Stored entries
BEGIN

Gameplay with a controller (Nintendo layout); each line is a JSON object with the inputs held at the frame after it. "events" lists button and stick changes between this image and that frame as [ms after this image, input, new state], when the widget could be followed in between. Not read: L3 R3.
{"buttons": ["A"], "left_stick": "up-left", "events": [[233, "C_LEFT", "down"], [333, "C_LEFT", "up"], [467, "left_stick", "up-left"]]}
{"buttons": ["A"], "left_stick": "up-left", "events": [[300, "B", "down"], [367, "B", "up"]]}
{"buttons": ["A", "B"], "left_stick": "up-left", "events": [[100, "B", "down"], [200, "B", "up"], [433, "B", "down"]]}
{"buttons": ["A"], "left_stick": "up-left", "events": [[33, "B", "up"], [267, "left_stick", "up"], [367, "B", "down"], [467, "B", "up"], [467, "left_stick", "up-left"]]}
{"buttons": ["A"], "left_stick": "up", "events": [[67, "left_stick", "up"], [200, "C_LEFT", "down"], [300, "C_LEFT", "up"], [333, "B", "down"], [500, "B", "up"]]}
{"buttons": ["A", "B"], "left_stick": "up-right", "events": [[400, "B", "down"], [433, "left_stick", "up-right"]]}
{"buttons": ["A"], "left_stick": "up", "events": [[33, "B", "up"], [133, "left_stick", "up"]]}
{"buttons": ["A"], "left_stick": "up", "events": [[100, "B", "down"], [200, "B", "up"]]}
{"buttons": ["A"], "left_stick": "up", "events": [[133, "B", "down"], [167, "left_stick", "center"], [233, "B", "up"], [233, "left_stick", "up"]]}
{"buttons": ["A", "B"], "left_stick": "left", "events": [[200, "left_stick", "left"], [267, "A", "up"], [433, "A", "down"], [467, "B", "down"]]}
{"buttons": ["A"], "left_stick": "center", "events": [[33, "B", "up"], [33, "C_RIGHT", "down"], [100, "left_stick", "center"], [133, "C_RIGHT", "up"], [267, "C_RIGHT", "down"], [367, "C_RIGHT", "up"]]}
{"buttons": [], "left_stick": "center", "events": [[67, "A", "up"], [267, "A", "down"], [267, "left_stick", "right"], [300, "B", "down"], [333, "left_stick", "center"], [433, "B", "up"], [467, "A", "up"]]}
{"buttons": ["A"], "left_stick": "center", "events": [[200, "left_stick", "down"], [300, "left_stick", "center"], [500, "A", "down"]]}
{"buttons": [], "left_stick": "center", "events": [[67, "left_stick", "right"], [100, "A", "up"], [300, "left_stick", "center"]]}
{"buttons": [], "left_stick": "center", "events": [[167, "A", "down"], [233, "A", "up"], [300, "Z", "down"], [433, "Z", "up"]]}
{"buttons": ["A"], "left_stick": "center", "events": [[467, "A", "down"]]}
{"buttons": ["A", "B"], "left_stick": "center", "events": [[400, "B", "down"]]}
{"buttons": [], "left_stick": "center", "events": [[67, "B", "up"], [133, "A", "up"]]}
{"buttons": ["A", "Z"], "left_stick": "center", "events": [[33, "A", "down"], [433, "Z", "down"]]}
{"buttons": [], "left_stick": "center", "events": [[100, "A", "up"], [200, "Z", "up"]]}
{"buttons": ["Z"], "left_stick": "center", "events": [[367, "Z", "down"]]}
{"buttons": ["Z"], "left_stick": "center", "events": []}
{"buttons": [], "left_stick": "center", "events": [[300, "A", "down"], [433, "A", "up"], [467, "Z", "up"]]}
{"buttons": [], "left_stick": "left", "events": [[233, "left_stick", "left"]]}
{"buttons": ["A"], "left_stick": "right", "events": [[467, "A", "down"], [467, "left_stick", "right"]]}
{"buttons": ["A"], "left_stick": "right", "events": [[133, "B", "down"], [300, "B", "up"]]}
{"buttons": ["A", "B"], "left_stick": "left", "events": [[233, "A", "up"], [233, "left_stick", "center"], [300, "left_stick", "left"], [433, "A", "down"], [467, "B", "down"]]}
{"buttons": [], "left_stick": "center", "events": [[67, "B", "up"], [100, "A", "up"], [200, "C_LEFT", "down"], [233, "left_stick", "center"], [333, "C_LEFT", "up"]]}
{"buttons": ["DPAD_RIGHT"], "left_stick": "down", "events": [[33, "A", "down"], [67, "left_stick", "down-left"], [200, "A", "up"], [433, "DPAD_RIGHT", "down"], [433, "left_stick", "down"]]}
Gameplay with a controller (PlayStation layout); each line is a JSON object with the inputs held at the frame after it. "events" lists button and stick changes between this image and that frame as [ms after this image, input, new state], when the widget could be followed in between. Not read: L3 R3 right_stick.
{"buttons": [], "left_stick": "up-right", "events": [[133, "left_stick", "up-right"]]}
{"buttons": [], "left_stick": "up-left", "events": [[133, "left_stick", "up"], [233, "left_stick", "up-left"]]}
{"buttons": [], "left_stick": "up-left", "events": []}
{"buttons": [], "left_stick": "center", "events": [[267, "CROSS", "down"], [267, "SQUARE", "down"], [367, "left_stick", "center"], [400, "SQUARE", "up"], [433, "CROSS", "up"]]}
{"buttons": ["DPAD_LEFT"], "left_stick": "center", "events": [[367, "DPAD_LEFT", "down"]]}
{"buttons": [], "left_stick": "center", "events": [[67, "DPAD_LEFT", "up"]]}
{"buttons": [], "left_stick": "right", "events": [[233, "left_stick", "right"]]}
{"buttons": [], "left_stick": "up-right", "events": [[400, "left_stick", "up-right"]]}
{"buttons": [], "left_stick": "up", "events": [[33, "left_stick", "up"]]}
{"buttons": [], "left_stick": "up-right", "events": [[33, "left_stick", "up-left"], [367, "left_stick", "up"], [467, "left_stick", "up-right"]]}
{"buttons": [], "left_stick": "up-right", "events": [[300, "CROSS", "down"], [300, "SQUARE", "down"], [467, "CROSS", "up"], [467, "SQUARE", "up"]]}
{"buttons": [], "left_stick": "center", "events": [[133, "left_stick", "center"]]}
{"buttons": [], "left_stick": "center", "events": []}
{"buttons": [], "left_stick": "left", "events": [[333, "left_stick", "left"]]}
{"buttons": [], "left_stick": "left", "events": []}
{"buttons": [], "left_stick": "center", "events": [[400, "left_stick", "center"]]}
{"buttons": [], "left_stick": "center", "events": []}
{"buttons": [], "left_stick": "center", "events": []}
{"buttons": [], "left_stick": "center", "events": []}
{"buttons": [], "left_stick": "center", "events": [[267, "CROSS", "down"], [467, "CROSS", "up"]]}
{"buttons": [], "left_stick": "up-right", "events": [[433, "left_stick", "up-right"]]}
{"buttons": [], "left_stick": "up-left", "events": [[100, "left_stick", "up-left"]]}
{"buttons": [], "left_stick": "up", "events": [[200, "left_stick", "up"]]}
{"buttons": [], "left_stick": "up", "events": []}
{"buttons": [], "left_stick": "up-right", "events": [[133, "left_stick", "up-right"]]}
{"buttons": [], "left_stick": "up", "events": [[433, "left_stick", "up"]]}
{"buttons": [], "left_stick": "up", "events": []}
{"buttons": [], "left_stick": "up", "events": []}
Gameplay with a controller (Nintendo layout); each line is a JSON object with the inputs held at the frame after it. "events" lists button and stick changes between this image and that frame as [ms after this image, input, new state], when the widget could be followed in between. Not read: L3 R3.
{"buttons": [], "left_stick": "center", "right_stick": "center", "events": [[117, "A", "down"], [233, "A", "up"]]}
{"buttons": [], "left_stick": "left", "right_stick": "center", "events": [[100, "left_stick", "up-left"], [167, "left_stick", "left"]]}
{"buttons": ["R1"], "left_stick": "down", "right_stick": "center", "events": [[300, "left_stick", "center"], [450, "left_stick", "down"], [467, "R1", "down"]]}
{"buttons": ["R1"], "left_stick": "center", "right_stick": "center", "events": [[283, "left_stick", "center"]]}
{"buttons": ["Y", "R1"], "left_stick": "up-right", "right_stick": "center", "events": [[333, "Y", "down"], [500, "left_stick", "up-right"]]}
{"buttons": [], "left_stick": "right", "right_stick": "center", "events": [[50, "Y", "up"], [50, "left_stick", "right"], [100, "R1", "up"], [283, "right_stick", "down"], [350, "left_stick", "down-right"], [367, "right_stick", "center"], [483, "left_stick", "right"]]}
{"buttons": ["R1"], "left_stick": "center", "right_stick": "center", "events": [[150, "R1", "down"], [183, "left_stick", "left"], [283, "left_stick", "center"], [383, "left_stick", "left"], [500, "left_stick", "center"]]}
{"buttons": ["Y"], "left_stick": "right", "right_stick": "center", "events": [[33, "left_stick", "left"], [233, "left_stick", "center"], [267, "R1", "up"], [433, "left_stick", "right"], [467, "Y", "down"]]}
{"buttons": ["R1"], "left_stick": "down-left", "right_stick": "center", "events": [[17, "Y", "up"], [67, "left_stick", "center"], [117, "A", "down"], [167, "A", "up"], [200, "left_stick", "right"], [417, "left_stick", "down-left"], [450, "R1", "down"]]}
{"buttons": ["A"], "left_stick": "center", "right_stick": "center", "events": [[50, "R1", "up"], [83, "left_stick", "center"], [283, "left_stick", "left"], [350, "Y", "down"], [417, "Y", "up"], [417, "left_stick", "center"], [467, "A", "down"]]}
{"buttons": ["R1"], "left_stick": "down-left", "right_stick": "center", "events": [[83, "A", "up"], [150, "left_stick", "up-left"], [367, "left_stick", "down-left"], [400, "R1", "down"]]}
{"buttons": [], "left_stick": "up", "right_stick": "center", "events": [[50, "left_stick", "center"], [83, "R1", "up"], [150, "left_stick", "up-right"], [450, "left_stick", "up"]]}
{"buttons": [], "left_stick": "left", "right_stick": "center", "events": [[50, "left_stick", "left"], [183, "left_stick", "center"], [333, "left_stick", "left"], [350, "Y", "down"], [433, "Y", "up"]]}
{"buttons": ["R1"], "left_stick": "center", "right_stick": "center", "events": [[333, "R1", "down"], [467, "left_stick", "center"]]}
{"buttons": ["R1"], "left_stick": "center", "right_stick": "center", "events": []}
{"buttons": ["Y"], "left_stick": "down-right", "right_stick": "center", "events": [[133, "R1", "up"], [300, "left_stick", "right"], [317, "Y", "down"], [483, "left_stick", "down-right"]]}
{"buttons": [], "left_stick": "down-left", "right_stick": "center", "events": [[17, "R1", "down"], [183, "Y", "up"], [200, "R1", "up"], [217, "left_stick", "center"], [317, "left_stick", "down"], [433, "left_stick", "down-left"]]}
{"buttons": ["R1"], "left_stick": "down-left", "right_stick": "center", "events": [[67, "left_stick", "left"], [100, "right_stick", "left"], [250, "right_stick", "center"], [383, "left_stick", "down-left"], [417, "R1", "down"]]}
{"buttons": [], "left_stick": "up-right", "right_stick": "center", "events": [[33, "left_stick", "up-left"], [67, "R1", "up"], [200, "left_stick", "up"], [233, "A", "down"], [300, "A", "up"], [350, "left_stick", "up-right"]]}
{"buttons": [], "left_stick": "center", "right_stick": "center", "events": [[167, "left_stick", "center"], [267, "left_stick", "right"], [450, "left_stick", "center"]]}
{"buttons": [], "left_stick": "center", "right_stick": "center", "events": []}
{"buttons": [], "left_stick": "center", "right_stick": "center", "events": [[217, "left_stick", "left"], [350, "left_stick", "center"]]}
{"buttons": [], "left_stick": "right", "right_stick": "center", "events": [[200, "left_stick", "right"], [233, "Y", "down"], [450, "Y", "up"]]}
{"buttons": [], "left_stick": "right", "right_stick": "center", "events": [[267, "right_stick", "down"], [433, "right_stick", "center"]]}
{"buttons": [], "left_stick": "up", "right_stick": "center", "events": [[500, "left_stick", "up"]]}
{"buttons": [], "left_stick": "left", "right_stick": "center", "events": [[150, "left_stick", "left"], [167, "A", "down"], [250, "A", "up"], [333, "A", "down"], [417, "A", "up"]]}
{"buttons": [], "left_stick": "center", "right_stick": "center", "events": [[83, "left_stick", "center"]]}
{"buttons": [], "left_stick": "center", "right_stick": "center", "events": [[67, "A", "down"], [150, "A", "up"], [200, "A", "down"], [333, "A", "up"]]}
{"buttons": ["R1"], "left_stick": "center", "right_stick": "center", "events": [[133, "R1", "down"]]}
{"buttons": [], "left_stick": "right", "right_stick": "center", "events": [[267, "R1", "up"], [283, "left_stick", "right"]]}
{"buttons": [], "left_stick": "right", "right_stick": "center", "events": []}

END

TASK TO COMPLETE: Among the lines above, list those that contain the word "SQUARE".

REPLY TO THE EXERCISE:
{"buttons": [], "left_stick": "center", "events": [[267, "CROSS", "down"], [267, "SQUARE", "down"], [367, "left_stick", "center"], [400, "SQUARE", "up"], [433, "CROSS", "up"]]}
{"buttons": [], "left_stick": "up-right", "events": [[300, "CROSS", "down"], [300, "SQUARE", "down"], [467, "CROSS", "up"], [467, "SQUARE", "up"]]}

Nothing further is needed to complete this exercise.